En Dahl, Seldon y Dors se adentran en el barrio de Billibotton, una especie de cantina de Mos Eisley multiplicada por diez. Allí conocen a un arrapiezo, Raych, que jugará un papel importante más tarde en la historia; y a la Madre Rittah, una anciana conocedora de antiguos misterios. Y se enzarzarán en una pelea a navajas que quizá sea el pasaje más cinematográfico de toda la serie de la Fundación. También conocerán a Yugo Amaryl, un trabajador que resulta ser un genio matemático y que en años posteriores se convertirá en la mano derecha de Seldon.
Y a través de Raych, los protagonistas conocen a Davan, un líder rebelde dahlita encajado de una manera un tanto extraña en la narración. Como el Emperador, Davan quiere servirse políticamente de la psicohistoria y, una vez más, Seldon debe explicarle por qué no funciona en ese sentido: sólo podría ser útil a la hora de predecir corrientes generales a muy largo plazo. Davan no acaba convencido del todo, pero no importa porque su papel en la narración es la de entregar a Seldon y Dors a su mucho más poderoso patrón.
Dejaré el recorrido por la trama en este punto para evitar estropearle el desenlace sorpresa a quien no haya leído el libro y tenga interés en él. En realidad, hay dos revelaciones –o incluso tres-, una detrás de otra, aunque puede que para muchos lectores a estas alturas no sean tan sorprendentes como pretenden. Desde el comienzo de la serie en los años cuarenta, las tramas habían progresado a base de grandes revelaciones: la súbita inversión de poder en “Los Alcaldes”, la identidad del Mulo, la localización de la Segunda Fundación, la historia de Gaia… pero tanto en “Fundación y Tierra” como en “Preludio a la Fundación”, los descubrimientos no son especialmente trascendentales en cuanto a importancia para el futuro de los personajes, su planeta o incluso la galaxia.
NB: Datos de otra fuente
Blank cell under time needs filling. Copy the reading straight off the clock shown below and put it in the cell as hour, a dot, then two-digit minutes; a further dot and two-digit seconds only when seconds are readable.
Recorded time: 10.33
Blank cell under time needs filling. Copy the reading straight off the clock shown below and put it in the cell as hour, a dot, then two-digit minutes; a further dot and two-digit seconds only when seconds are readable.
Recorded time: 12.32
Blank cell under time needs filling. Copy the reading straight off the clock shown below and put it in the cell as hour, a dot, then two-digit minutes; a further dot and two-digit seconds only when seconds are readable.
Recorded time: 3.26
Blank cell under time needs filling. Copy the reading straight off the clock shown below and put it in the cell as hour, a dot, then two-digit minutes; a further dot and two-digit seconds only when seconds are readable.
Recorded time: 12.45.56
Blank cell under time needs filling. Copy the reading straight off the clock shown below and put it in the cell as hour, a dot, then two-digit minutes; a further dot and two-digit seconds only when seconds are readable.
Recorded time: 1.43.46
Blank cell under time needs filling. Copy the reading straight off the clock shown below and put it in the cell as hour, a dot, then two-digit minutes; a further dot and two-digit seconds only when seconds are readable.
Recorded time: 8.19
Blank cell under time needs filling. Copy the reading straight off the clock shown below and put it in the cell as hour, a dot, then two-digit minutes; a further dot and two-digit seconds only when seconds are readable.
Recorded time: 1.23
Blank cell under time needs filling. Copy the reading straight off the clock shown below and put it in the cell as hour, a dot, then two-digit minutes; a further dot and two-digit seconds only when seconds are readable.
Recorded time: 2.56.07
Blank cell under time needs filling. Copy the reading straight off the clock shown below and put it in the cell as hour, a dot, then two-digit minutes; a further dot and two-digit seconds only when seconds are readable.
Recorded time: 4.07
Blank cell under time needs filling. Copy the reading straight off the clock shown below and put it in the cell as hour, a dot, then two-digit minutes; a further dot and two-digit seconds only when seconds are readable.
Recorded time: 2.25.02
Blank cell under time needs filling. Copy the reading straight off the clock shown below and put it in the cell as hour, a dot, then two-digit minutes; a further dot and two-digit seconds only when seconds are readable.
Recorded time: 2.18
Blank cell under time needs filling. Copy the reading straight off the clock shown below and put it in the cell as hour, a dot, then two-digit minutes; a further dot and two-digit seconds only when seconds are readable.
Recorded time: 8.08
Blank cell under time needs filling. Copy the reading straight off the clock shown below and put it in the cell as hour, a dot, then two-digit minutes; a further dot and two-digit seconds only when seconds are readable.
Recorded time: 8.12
“Preludio a la Fundación” no es una novela desastrosa, pero quizá sí mediocre. Como crónica que pretende bucear en los orígenes de una de las principales sagas de la CF, no cumple con las expectativas, pero al menos tiene más vitalidad que “Fundación y Tierra” gracias a que, como sucede en las precuelas –incluso en las de “Star Wars-, resulta una alternativa más fresca explorar el pasado de personajes y culturas ya previamente conocidos.
Y también hay que tener en cuenta que a la hora de analizar “Preludio a la Fundación” es más sencillo señalar sus fallos que sus virtudes porque aquéllos son más variados y puntuales mientras que éstas son más consistentes y permean toda la novela: Asimov mantiene el ritmo siempre en marcha y el suspense vivo. Está claro que, aunque Seldon se halle continuamente en peligro mortal, va a sobrevivir (porque así quedó establecido en la trilogía original) pero aún así el lector quiere saber cómo lo consigue y cuál es la amenaza a la que se refieren todas esas conversaciones sobre el territorio y alcalde de Wye.
Estamos, por tanto, ante un libro que ni es literatura de calidad ni pretendió nunca serlo. Los tres títulos de la trilogía original son pilares de la Ciencia Ficción de la Edad de Oro, llenos de ideas vanguardistas insertas en una narrativa pulp. “Los Límites de la Fundación” estaba sostenida tanto por sus ideas como por su desesperación por unir las dos sagas del autor a través de largas conversaciones. Pero ni “Fundación y Tierra” ni “Preludio a la Fundación” tienen nada importante que añadir, algo que demuestran sus abstractos misterios y lo difícil que resulta recordar, pasados los años, qué era lo que trataban de contar en el fondo. En ambos libros pasan muchas cosas, pero ni los eventos son particularmente brillantes ni parece que haya nada que los conecte. Son libros huecos que solo funcionan a un nivel superficial y siempre y cuando se conozcan todas las entregas anteriores.